On Tuesday, Amazon customers began receiving the first shipments of the next generation of its digital reading device, the Kindle 2. Amazon's new e-reader uses the same innovative e-Ink screen and wireless connection that made the first Kindle a modest hit in the world of digital bibliophiles.

But it also promised a higher-contrast screen, faster page turning, more battery life and storage and, most importantly, a sleek new design that erases the clunky-looking asymmetry of Amazon's first crack at the gadget. In adding these features, however, the Kindle 2 mimics the rounded corners and white simplicity of an Apple (nasdaq: AAPL - news - people ) device.

Still, the new Kindle is an impressively sleek piece of gadgetry. At just 0.36 inches thick, it's 25% thinner than the iPhone and a sheet of brushed aluminum replaces the last Kindle's rubber back panel. A "joystick"-like controller takes the place of the primitive two-way scroll wheel that powered the earlier Kindle's menus.

But after a few hours with Amazon's pretty new device, I found something surprising: For all its slender good looks, the new Kindle doesn't feel as natural for reading as its strangely shaped predecessor.
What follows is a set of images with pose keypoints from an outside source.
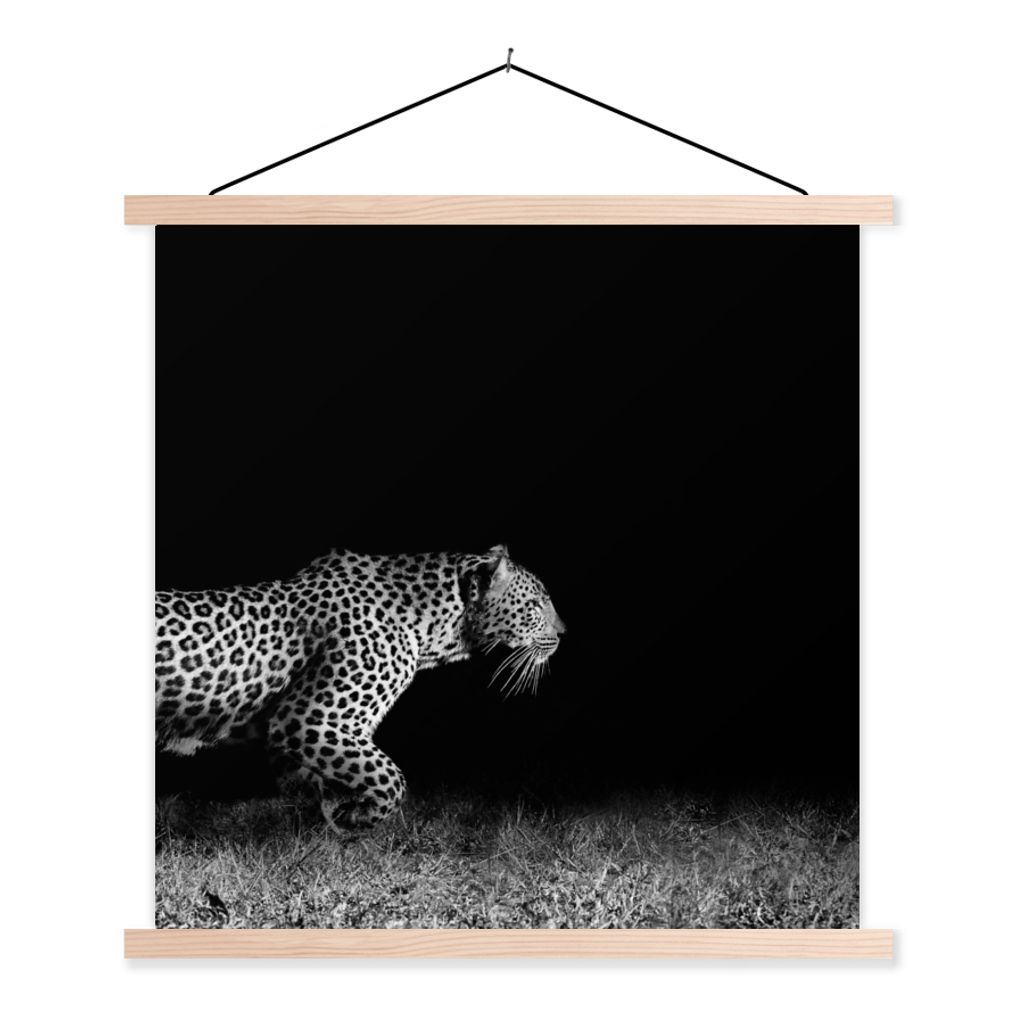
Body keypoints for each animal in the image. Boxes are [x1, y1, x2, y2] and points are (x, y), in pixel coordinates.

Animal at [155, 545, 565, 828]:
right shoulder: (309, 720)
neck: (435, 625)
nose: (563, 633)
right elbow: (391, 777)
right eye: (536, 604)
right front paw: (358, 817)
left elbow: (319, 783)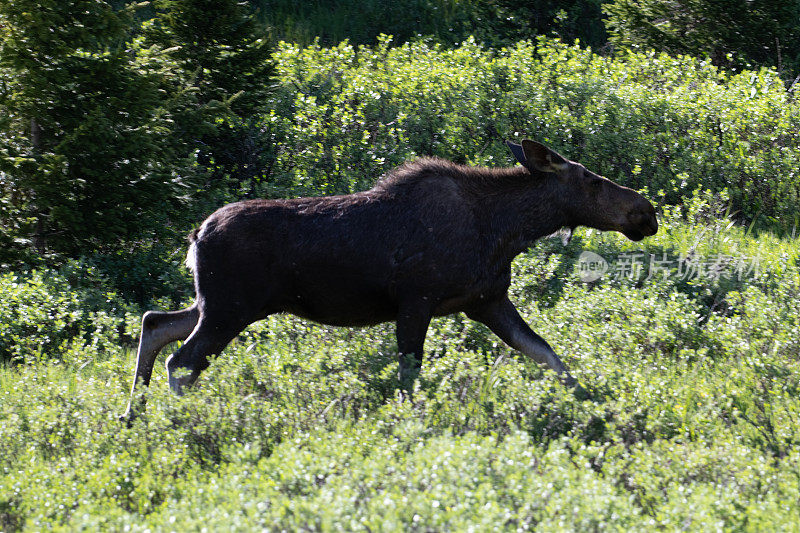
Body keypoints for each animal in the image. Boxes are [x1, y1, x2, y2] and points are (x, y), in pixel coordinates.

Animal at [119, 139, 656, 422]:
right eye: (591, 179)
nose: (646, 211)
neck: (506, 230)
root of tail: (195, 235)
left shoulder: (485, 300)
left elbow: (546, 352)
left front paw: (590, 402)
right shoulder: (417, 300)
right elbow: (409, 374)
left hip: (214, 302)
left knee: (155, 323)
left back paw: (133, 415)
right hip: (230, 308)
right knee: (182, 361)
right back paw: (179, 423)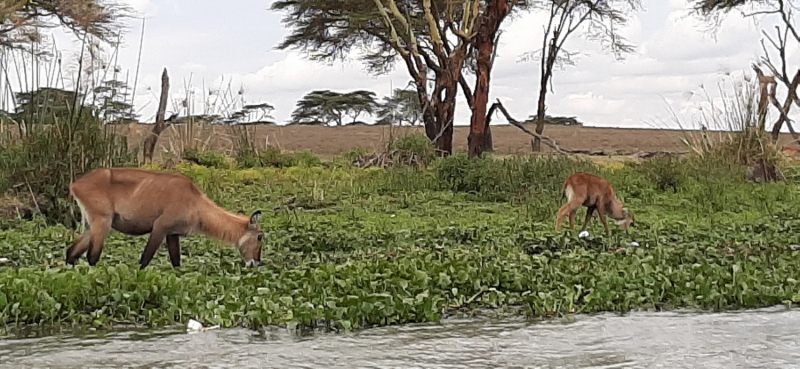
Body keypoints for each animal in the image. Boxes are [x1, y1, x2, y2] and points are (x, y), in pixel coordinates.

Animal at [66, 167, 266, 268]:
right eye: (260, 237)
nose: (256, 262)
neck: (196, 202)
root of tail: (76, 184)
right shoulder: (160, 228)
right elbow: (144, 260)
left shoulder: (172, 234)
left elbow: (176, 263)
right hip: (102, 222)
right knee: (92, 257)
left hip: (90, 226)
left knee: (71, 253)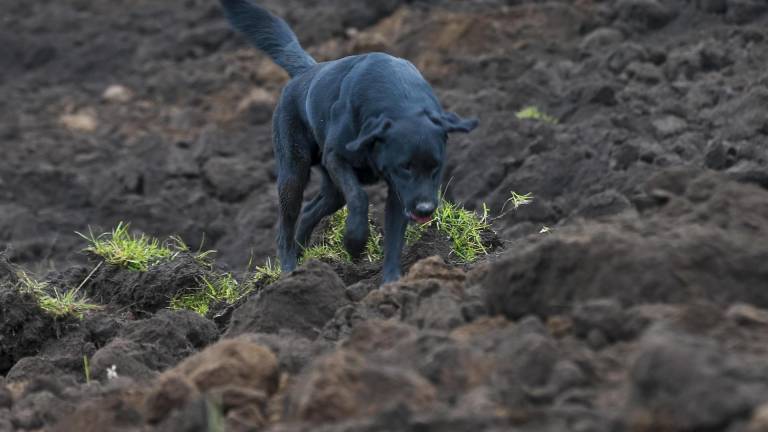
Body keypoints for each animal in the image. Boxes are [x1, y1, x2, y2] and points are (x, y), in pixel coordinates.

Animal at [219, 0, 476, 282]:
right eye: (405, 167)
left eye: (436, 167)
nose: (425, 210)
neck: (401, 99)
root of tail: (307, 71)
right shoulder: (339, 158)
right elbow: (359, 197)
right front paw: (354, 242)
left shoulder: (399, 190)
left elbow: (395, 236)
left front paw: (392, 282)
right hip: (293, 173)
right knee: (286, 225)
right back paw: (288, 269)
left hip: (332, 190)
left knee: (309, 212)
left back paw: (303, 260)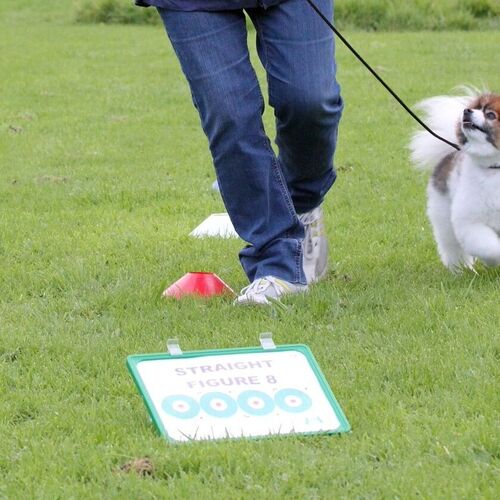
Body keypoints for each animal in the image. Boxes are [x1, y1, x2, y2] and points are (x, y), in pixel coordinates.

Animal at [410, 90, 500, 270]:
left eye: (490, 115)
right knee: (451, 245)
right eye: (476, 108)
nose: (467, 111)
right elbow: (491, 248)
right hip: (443, 216)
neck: (494, 169)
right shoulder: (470, 222)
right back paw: (460, 269)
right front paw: (493, 261)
The first Kindle, now available only on eBay or other outlets where antique hardware languishes, is a sloping wedge that's wider on its left side, which allows readers to wrap their hands around the e-reader like a paperback with its cover folded back around the spine. Though bloggers, reviewers and, yes, even Forbes mocked the 1980s blockiness of the device when it was released in November 2007, Amazon chief executive Jeff Bezos claimed that the device was designed to "disappear." Once a reader became immersed in a book, the Kindle's look didn't matter so much as its ability to create a seamless reading experience. (See: "Let's Hope Kindle Is Only Chapter One")

With his second-generation device, Bezos seems to have forgotten the meaning of that mantra. The newer, thinner Kindle seems more interested in wowing customers with its iPod-like exterior than in comfortably filling the space between an index finger and a thumb. Its aluminum back panel is cold and slippery compared with the rubber grip on the back of the older version.

And while the new page-turning buttons--far smaller than those on the last model--are harder to press accidentally, they can require a split second longer to find with a thumb, momentarily interrupting the reading experience.